Время от времени здесь появляются и пометки о дружеских посиделках, продажах живописных или графических работ, но основной поток информации — в цифрах. Историки советского быта зафиксируют инфляцию (зарплата домработницы за эти годы выросла ровно вдвое); огромное количество сил и денег, идущих на «достать», «починить» и «переделать»; необходимость окружить себя мастерами и нужными людьми со всех сторон («связь с продавцом "костюмов" налажена»). Историки культуры смогут выловить домашние имена, которые Лебедев раскидал по своему тексту в изобилии («Маршачок», «Орик» — Орест Верейский, и почти постоянно использующееся в мужском роде «Сарр» — это первая его жена, скульптор Сарра Лебедева). Их же может заинтересовать обилие кратких описаний женских моделей: Таня — «три раза отлично, позднее отвратительно»; Зина — «звонила, хочет работать, жалко, что мордочка у нее плохая»; «Юля белокожая», «белокожий столбик»; модель «загорелая», модель — «косточка», модель — «дивчина толстая маленькая».
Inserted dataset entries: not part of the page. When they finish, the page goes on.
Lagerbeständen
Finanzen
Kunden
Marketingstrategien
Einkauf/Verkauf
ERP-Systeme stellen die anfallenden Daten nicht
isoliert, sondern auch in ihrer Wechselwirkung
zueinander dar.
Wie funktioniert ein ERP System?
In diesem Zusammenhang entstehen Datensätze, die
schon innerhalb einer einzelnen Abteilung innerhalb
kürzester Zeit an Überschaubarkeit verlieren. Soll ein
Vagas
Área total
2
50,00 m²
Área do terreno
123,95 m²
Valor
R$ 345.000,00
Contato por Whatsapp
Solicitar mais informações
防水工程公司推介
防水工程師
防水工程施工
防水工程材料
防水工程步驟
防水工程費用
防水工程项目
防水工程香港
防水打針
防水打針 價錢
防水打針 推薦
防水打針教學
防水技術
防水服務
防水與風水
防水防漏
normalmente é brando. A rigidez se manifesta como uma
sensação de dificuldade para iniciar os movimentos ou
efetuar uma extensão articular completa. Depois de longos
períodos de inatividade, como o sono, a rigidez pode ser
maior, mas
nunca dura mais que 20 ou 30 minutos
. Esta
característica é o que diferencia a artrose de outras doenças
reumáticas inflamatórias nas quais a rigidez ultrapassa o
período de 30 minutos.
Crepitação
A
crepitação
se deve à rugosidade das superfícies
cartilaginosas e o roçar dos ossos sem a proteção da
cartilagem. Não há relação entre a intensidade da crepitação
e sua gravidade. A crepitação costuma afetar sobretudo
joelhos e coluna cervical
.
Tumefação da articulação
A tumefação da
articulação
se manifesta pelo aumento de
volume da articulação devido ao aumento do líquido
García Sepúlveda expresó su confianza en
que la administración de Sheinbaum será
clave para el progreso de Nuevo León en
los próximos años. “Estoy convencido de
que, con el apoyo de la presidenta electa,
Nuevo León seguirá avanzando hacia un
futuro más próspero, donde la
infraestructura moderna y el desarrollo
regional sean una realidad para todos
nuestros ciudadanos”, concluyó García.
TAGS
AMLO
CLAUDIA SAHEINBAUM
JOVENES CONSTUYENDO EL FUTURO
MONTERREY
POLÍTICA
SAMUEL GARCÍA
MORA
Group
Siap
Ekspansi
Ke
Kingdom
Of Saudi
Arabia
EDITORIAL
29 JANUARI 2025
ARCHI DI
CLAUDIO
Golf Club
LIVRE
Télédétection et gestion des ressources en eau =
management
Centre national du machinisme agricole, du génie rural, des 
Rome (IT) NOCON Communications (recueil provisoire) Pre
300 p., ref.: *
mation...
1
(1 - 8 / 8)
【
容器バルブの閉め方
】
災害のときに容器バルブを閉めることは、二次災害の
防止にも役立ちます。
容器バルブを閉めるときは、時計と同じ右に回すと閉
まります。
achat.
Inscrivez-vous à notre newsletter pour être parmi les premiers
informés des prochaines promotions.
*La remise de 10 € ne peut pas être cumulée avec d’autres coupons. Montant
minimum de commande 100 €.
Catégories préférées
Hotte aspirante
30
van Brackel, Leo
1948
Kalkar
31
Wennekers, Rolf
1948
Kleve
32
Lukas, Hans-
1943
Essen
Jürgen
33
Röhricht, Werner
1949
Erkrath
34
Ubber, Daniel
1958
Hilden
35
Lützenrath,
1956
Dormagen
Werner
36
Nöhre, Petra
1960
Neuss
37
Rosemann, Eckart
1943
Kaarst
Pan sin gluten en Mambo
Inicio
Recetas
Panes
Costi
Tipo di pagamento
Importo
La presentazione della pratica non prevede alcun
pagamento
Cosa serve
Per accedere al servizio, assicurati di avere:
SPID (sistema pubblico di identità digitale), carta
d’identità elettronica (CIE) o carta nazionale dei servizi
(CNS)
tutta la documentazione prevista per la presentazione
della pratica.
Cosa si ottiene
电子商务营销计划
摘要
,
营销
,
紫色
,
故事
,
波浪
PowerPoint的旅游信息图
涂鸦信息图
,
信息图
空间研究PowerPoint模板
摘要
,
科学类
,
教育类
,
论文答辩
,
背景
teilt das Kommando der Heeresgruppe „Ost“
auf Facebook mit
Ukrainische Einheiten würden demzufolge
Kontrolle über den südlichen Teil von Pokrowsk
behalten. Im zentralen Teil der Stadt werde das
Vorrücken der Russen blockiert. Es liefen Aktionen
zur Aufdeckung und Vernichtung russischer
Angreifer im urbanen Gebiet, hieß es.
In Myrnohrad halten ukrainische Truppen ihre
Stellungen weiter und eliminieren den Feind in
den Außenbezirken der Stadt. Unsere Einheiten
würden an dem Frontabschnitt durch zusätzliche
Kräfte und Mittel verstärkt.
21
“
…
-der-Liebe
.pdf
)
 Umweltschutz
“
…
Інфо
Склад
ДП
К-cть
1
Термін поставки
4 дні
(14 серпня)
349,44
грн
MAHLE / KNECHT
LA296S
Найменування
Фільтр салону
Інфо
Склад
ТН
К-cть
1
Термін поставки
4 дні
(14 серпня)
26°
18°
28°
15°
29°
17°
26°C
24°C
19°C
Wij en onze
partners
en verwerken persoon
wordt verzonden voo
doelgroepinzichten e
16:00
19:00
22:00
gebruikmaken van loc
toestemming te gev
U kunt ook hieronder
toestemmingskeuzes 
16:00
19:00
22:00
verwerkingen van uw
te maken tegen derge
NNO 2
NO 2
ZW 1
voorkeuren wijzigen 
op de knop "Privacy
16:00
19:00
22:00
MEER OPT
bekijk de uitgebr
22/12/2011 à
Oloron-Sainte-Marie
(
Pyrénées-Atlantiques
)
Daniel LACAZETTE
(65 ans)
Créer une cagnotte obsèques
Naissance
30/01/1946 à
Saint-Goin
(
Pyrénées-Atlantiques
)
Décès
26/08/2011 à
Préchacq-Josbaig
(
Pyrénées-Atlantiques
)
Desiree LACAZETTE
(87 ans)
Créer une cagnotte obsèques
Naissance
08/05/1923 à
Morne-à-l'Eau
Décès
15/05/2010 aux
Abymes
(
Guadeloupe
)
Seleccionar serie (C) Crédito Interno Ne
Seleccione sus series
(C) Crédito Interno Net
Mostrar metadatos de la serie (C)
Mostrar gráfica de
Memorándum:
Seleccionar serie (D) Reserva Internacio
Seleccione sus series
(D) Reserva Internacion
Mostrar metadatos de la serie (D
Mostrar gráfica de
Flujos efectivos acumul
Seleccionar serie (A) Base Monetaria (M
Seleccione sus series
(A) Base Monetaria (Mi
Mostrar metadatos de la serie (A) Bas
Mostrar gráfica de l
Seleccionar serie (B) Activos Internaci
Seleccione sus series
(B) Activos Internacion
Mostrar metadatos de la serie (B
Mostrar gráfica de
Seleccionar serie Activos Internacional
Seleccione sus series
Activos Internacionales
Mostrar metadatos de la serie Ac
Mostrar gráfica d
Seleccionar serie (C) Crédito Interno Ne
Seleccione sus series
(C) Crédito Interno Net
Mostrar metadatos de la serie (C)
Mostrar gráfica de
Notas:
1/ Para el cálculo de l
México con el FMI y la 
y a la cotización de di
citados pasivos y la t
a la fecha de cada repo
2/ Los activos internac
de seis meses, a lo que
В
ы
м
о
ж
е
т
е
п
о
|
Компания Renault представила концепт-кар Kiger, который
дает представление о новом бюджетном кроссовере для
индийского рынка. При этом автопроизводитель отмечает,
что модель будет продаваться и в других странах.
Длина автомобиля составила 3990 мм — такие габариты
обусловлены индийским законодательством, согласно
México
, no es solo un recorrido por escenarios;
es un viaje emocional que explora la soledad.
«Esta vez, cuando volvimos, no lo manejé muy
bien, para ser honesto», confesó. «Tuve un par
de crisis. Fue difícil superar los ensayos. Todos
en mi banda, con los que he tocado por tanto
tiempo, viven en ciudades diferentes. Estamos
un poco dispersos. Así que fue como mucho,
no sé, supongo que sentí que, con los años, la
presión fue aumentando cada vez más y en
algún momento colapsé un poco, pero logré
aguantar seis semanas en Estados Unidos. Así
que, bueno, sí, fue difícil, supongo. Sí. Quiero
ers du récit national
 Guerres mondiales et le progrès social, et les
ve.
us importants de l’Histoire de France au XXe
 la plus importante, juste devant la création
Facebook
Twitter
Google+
Но самое поразительное на этих страницах то, что они, по сути, иллюстрируют годы безвременья в жизни поколения, которое попытались заставить замолчать в середине 1930-х. Удар, нанесенный Лебедеву в 1936 году анонимной передовицей в газете «Правда», оказался пожизненным. Быстрый, чрезвычайно остроумный, красавец-боксер, Лебедев замкнулся в тисках «дозволенного» искусства и быта. Он был главной мишенью той статьи про «художников-пачкунов» и «компрачикосов», уродующих души детей. Нет, Лебедева не запретили целиком и полностью как вернувшегося из Парижа Роберта Фалька, но сравнивать его работы «до» и «после» — труд неблагодарный.
Публикация записок из собрания Березовского добавляет немало подробностей. Лебедев практически не пишет о чем-то в своем творчестве, увлекшем его. Его словарь больше про «скучно» («тощища»), чем даже про «одиноко», хотя живущая на два города последняя его жена Ада Лазо так часто не была рядом, что и одиночество становится в дневнике рефреном. Чертов пасквиль про «пачкунов» как будто навел мрачную тень на художника, провозгласив, что «в этом мире размазанных чернил нет и не может быть ни смеха, ни солнца». В мире дневников Лебедева их и нет. Только раз прорывается «ура» — 5 марта 1953 года: «5 марта в девять часов 55 минут вечера (ниже карандашом — утром) умер Сталин И В Вечером пили шампанское (нрзб) 40 р Штанишки Айке (нрзб). 49 р Носки специальные мне. 17 р спермин (5 банок). ура!!!!!» Последнее слово с его восклицательными знаками зачеркнуто. Бояться собственной тени и собирать альбомы западных художников-модернистов, будучи когда-то их соратником,— печальная судьба и нам своевременный урок.